Reproducibility – James Brusey

Key ideas

DON’T manually transfer table values to LaTeX – DO put the data in a separate file that gets loaded during compilation.
DON’T format your values and truncate decimal places manually – DO use a script to truncate values consistently.
DON’T manually insert units or convert exponents – DO use siunitx to format numbers and units.
DON’T end up with a jumble of scripts – DO tie your workflow together with a Makefile

Introduction

Developing reproducible research is a key element in producing robust results and good science.

To achieve research that is reproducible by others, we must first be able to reproduce it ourselves. That is, be able to come back to our source files in 6 months (or more!) and re-run any part of the analysis, reproduce any graph, check the values in the tables, and generally ensure that your results were not a fluke. How important reproducibility is to you will be discipline dependent but no self-respecting researcher should be publishing a paper that has results that cannot even be reproduced given access to the original data.
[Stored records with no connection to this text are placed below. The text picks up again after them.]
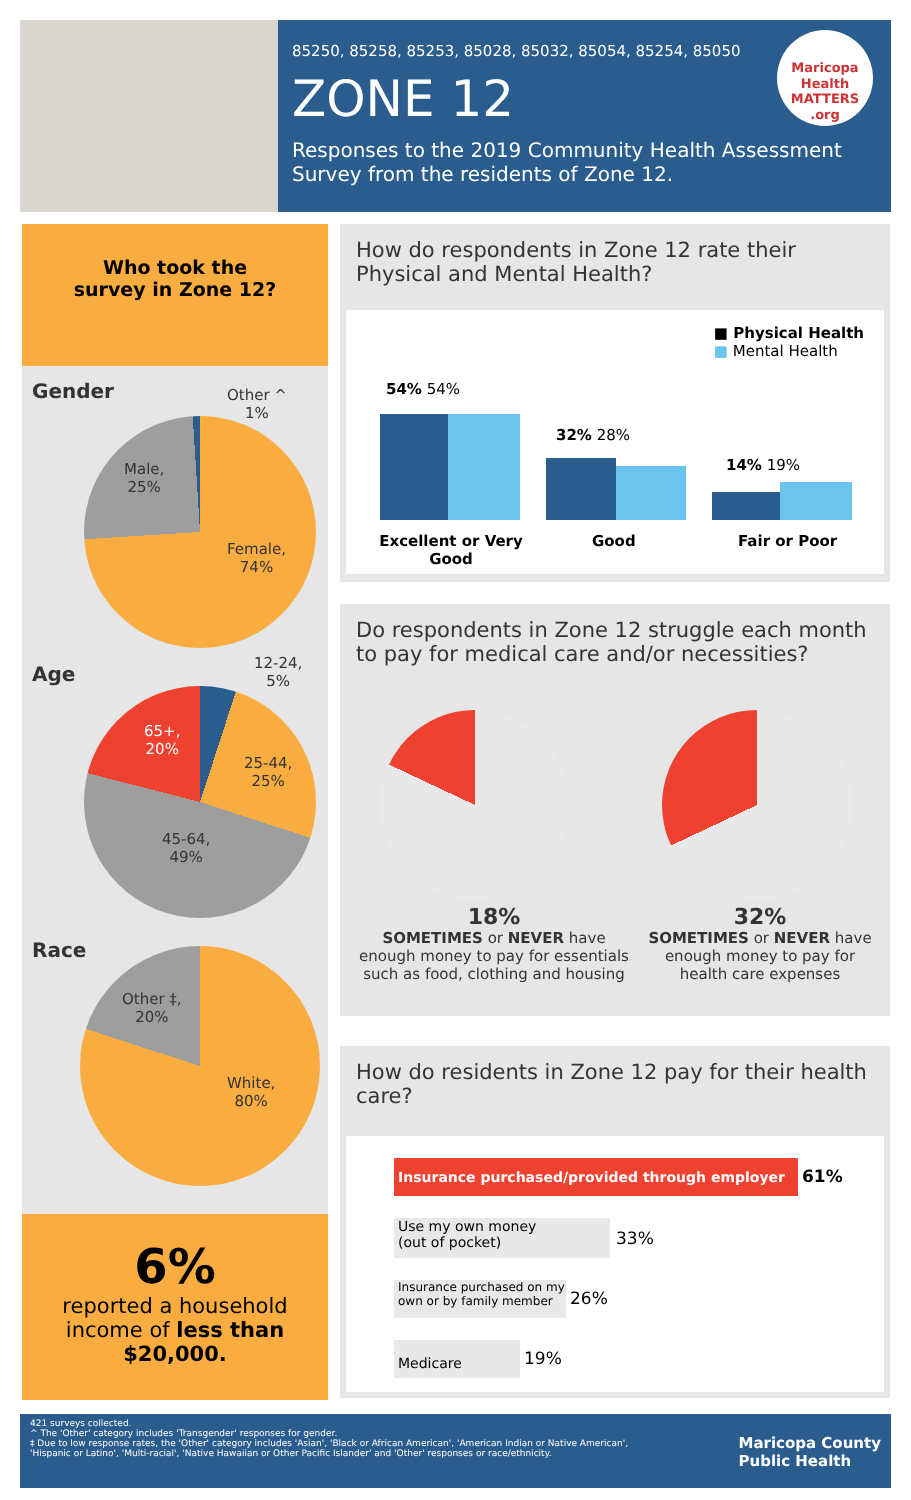85250, 85258, 85253, 85028, 85032, 85054, 85254, 85050
ZONE 12
Responses to the 2019 Community Health Assessment Survey from the residents of Zone 12.
Maricopa Health MATTERS .org
Who took the
survey in Zone 12?
Gender
Other ^
1%
Male,
25%
Female,
74%
Age
12-24,
5%
65+,
20%
25-44,
25%
45-64,
49%
Race
Other ‡,
20%
White,
80%
6%
reported a household income of less than $20,000.
How do respondents in Zone 12 rate their Physical and Mental Health?
■ Physical Health
■ Mental Health
54% 54%
32% 28%
14% 19%
Excellent or Very Good
Good Fair or Poor
Do respondents in Zone 12 struggle each month to pay for medical care and/or necessities?
18%
SOMETIMES or NEVER have enough money to pay for essentials such as food, clothing and housing
32%
SOMETIMES or NEVER have enough money to pay for health care expenses
How do residents in Zone 12 pay for their health care?
Insurance purchased/provided through employer 61%
Use my own money
(out of pocket)
33%
Insurance purchased on my own or by family member
26%
Medicare 19%
421 surveys collected.
^ The 'Other' category includes 'Transgender' responses for gender.
‡ Due to low response rates, the 'Other' category includes 'Asian', 'Black or African American', 'American Indian or Native American', 'Hispanic or Latino', 'Multi-racial', 'Native Hawaiian or Other Pacific Islander' and 'Other' responses or race/ethnicity.
Maricopa County
Public Health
One element of reproducibility, that I want to focus on here, is to produce tables in such a way that manual error is avoided and that any value in the table can be recalculated.
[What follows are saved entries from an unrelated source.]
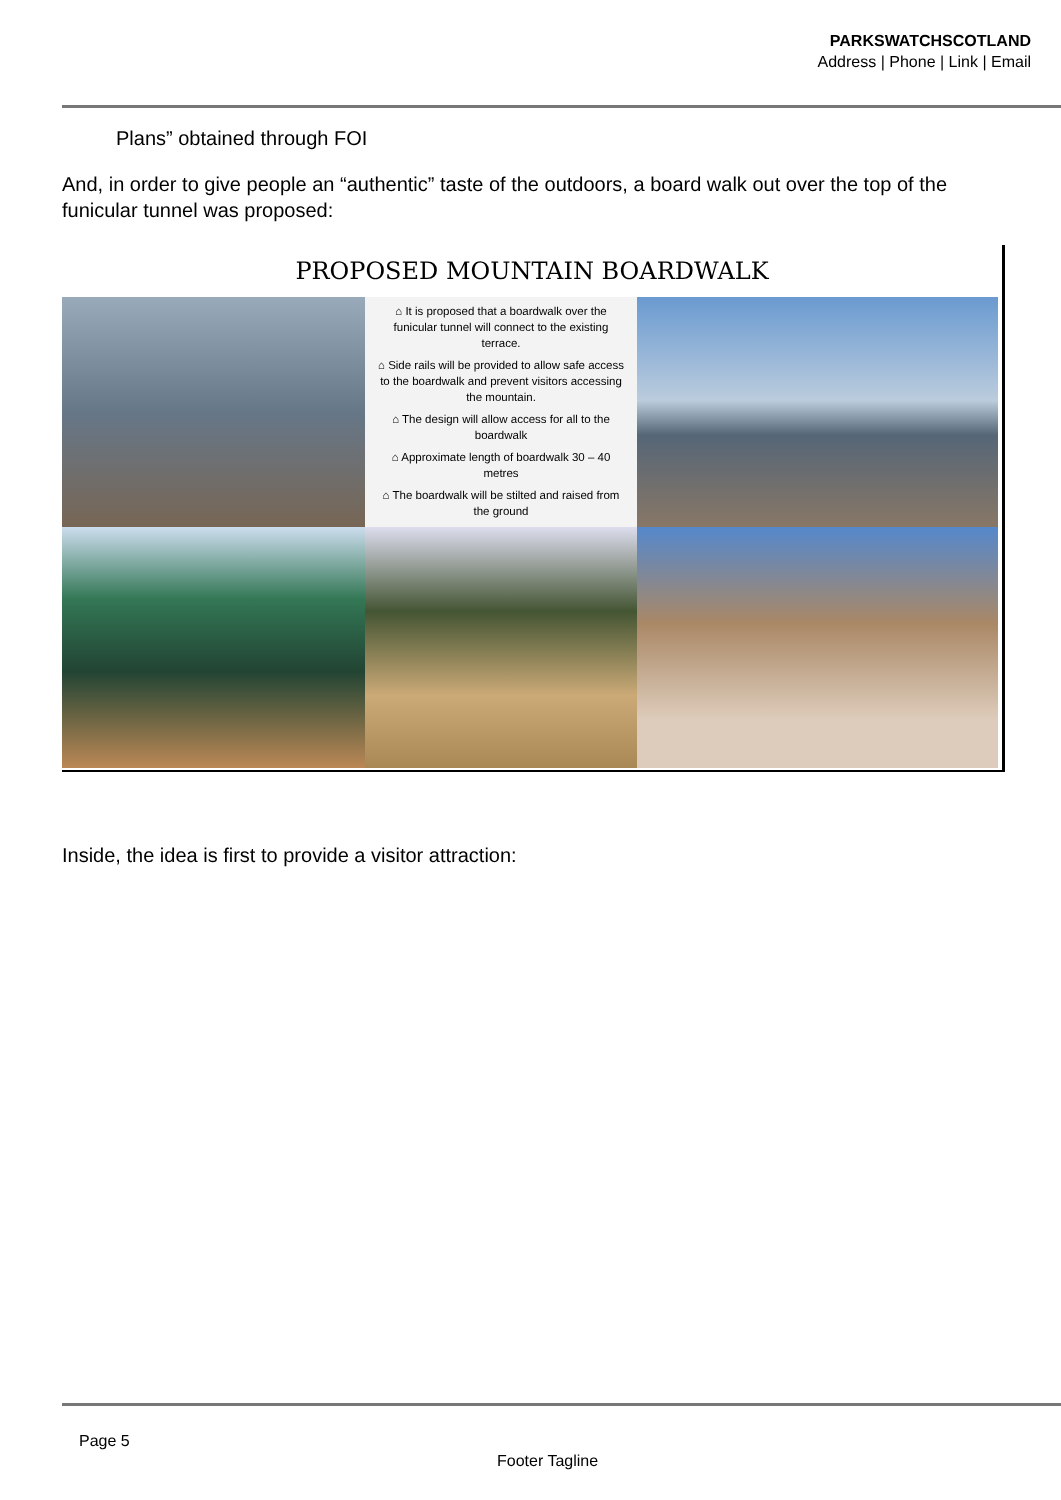PARKSWATCHSCOTLAND
Address | Phone | Link | Email
Plans” obtained through FOI
And, in order to give people an “authentic” taste of the outdoors, a board walk out over the top of the funicular tunnel was proposed:
PROPOSED MOUNTAIN BOARDWALK
⌂ It is proposed that a boardwalk over the funicular tunnel will connect to the existing terrace.
⌂ Side rails will be provided to allow safe access to the boardwalk and prevent visitors accessing the mountain.
⌂ The design will allow access for all to the boardwalk
⌂ Approximate length of boardwalk 30 – 40 metres
⌂ The boardwalk will be stilted and raised from the ground
Inside, the idea is first to provide a visitor attraction:
Page 5
Footer Tagline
Manual handling of numbers is a common source of error but it needn’t be. Once scripts are set up to automatically generate tables from the source data, they are easily modified to suit the next table, the next paper, or the next project. If you are not using a tool that supports you producing your tables directly, then this will be the biggest hurdle. However, without this step, it will be hard, not just to automate your tables, but to make your work completely reproducible.

Your tools will dictate, to some extent, how easy automation is to do. Try to avoid tools that encourage manual handling, such as Excel and Word, and switch instead to tools that make automation easier, like R and Python. I also recommend that you make use of GNU Make to tie everything together and make it easy to remember what to do when you come back in 6 months time.

Background

I don’t want to provide a detailed literature review here but I do want to make a note of some important trends in science.

The Open science movement is leading the way towards more transparent scientific practices. Scientists are starting to realise that the intellectual honesty that goes with open source software should also apply to their outputs. This means more than just making the output (or journal paper) freely available – it means making the `source code’ of that output available, including the original data used and analysis scripts.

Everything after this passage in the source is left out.